Typical Escalante flavor at 4 cfs.

Water Level: While American Whitewater recommends a level of 50 cfs or greater, we were surprised to find that the river was still enjoyable and fully packraftable between 4 and 5 cfs (gauge). There has been some confusion in other write-ups as to whether or not packrafters were inadvertently using the foot gauge when citing their water level. It is easy to understand the confusion given that a reading of 2 cfs sounds unpaddleable, but it is in fact on the lowest end of possible. Keep in mind this gauge is at the highway and that Boulder Creek and some other tributaries provide a substantial portion of the flow. More water is better, but given this trip emphasizes scenery over whitewater you don’t need to wait around for a huge run-off year. At 4-5 cfs we were only were forced out of our boats for the standard portages around boulder jumbles. Expect to do a lot of starfishing, scraping, and hunting for the deep channel. Travel will be slow and we enjoyed having five nights to maximize our time in the canyon.

Canyons and Side Hikes:

Don't miss the following stops along the river, marked in the above map.

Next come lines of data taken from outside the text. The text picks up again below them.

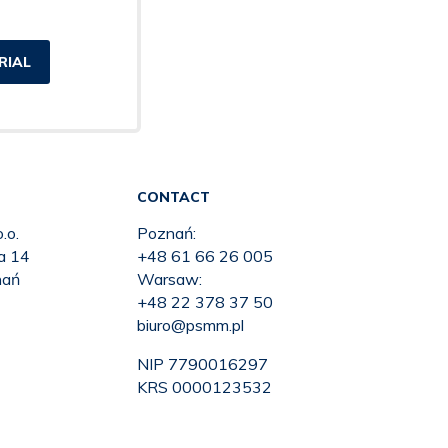
RIAL
CONTACT
.o.
Poznań:
ka 14
+48 61 66 26 005
nań
Warsaw:
+48 22 378 37 50
biuro@psmm.pl
NIP 7790016297
KRS 0000123532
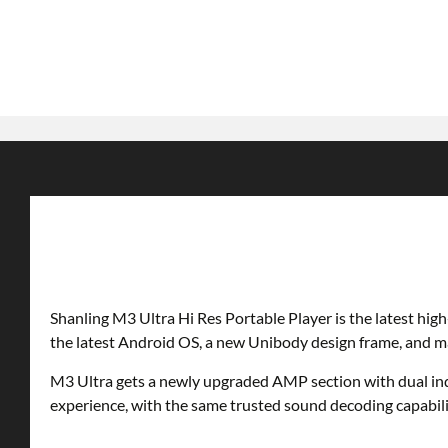
Shanling M3 Ultra Hi Res Portable Player is the latest hig
the latest Android OS, a new Unibody design frame, and 
M3 Ultra gets a newly upgraded AMP section with dual ind
experience, with the same trusted sound decoding capabili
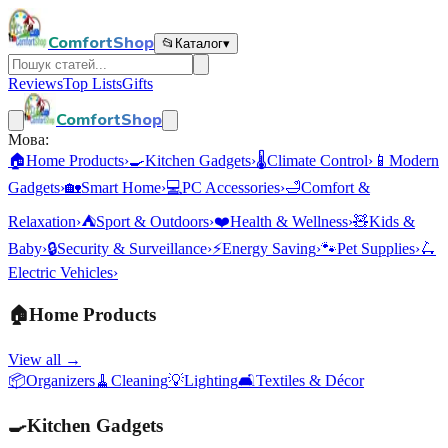
ComfortShop
📂
Каталог
▾
Reviews
Top Lists
Gifts
ComfortShop
Мова:
🏠
Home Products
›
🍳
Kitchen Gadgets
›
🌡️
Climate Control
›
📱
Modern
Gadgets
›
🏡
Smart Home
›
💻
PC Accessories
›
🛁
Comfort &
Relaxation
›
⛺
Sport & Outdoors
›
❤️
Health & Wellness
›
🧸
Kids &
Baby
›
🔒
Security & Surveillance
›
⚡
Energy Saving
›
🐾
Pet Supplies
›
🛴
Electric Vehicles
›
🏠
Home Products
View all →
📦
Organizers
🧹
Cleaning
💡
Lighting
🛋️
Textiles & Décor
🍳
Kitchen Gadgets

+Neon Canyon: A short walk from the river brings you to the stunning Golden Cathedral.*

+Ringtail Canyon: A very intimate and dark slot canyon not for the claustrophobic.*

+Fools Canyon: Explore up the canyon or scramble to the balcony downstream for 360 degree views.

+Steven's Arch: Easily viewed from the river or head up Steven's Canyon proper to hike near the base.

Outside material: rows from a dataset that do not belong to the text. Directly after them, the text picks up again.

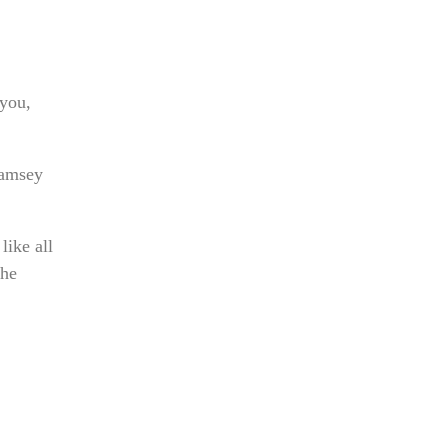
 you,
Ramsey
like all
the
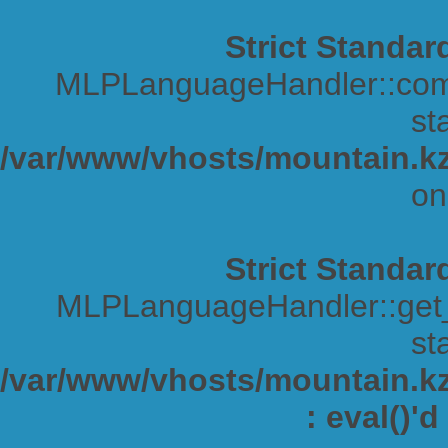
Strict Standar
MLPLanguageHandler::comp
sta
/var/www/vhosts/mountain.kz
on
Strict Standar
MLPLanguageHandler::get_s
sta
/var/www/vhosts/mountain.kz/
: eval()'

*Technical canyoneers should consider bringing gear to drop these two slots from the top.

An impressive 90 degree bend following a tight squeeze in Ringtail Canyon.

Exiting Ringtail Canyon.


The run typically gets a II-III rating, but at low flows I would call it “slow-motion technical class II”.  You will be on your toes to keep from getting stuck. Since all the whitewater is manageable and forgiving, this run is a great option for a novice paddler at low to medium flows. There are two portages where the river runs beneath boulder piles that are easy to spot and portage at river level.

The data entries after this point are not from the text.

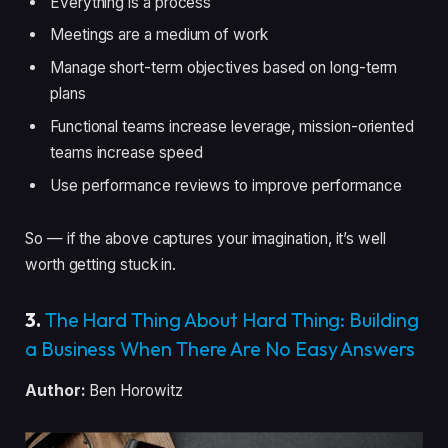
Everything is a process
Meetings are a medium of work
Manage short-term objectives based on long-term
plans
Functional teams increase leverage, mission-oriented
teams increase speed
Use performance reviews to improve performance
So — if the above captures your imagination, it’s well
worth getting stuck in.
3.
The Hard Thing About Hard Thing: Building
a Business When There Are No Easy Answers
Author:
Ben Horowitz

Character of the most challenging whitewater on the Escalante.


Hike in from the Golden Cathedral Trailhead (aka Egypt TH) off Hole-in-the-Rock road. It is worth checking with a local outfitter about road conditions given that it can be impassible when it is wet, but otherwise it is "Subaru friendly". The trailhead should be stocked with free self-issue permits. There are two primary options for hiking out. The most direct option starts at the mouth of Coyote Gulch before departing to the south via a cairned trail to Crack-in-the-Wall (this is what we did). For a longer and more scenic egress that would add another night of camping, hike the entire length of Coyote Gulch back to Hole-in-the-Rock road (a popular backpacking trip). If you are interested in making this trip an entirely human-powered loop or just have one vehicle, it is quite possible to mountain bike the road, but expect it to be very hot and dusty with no water along the way. There are also multiple outfitters in the nearby town of Escalante that offer shuttles from the endpoint at Coyote-Gulch Access to the Golden Cathedral Trailhead.

STEWARDSHIP: The Escalante has seen a huge uptick in packrafters and backpackers using the river corridor. As a result there are lots of signs of humans from fire rings to poorly buried cat holes. Please practice Leave No Trace Principles and pack out your human waste in wag bags (required) to help maintain access for packrafters.

The hike out through Crack-in-the-Wall.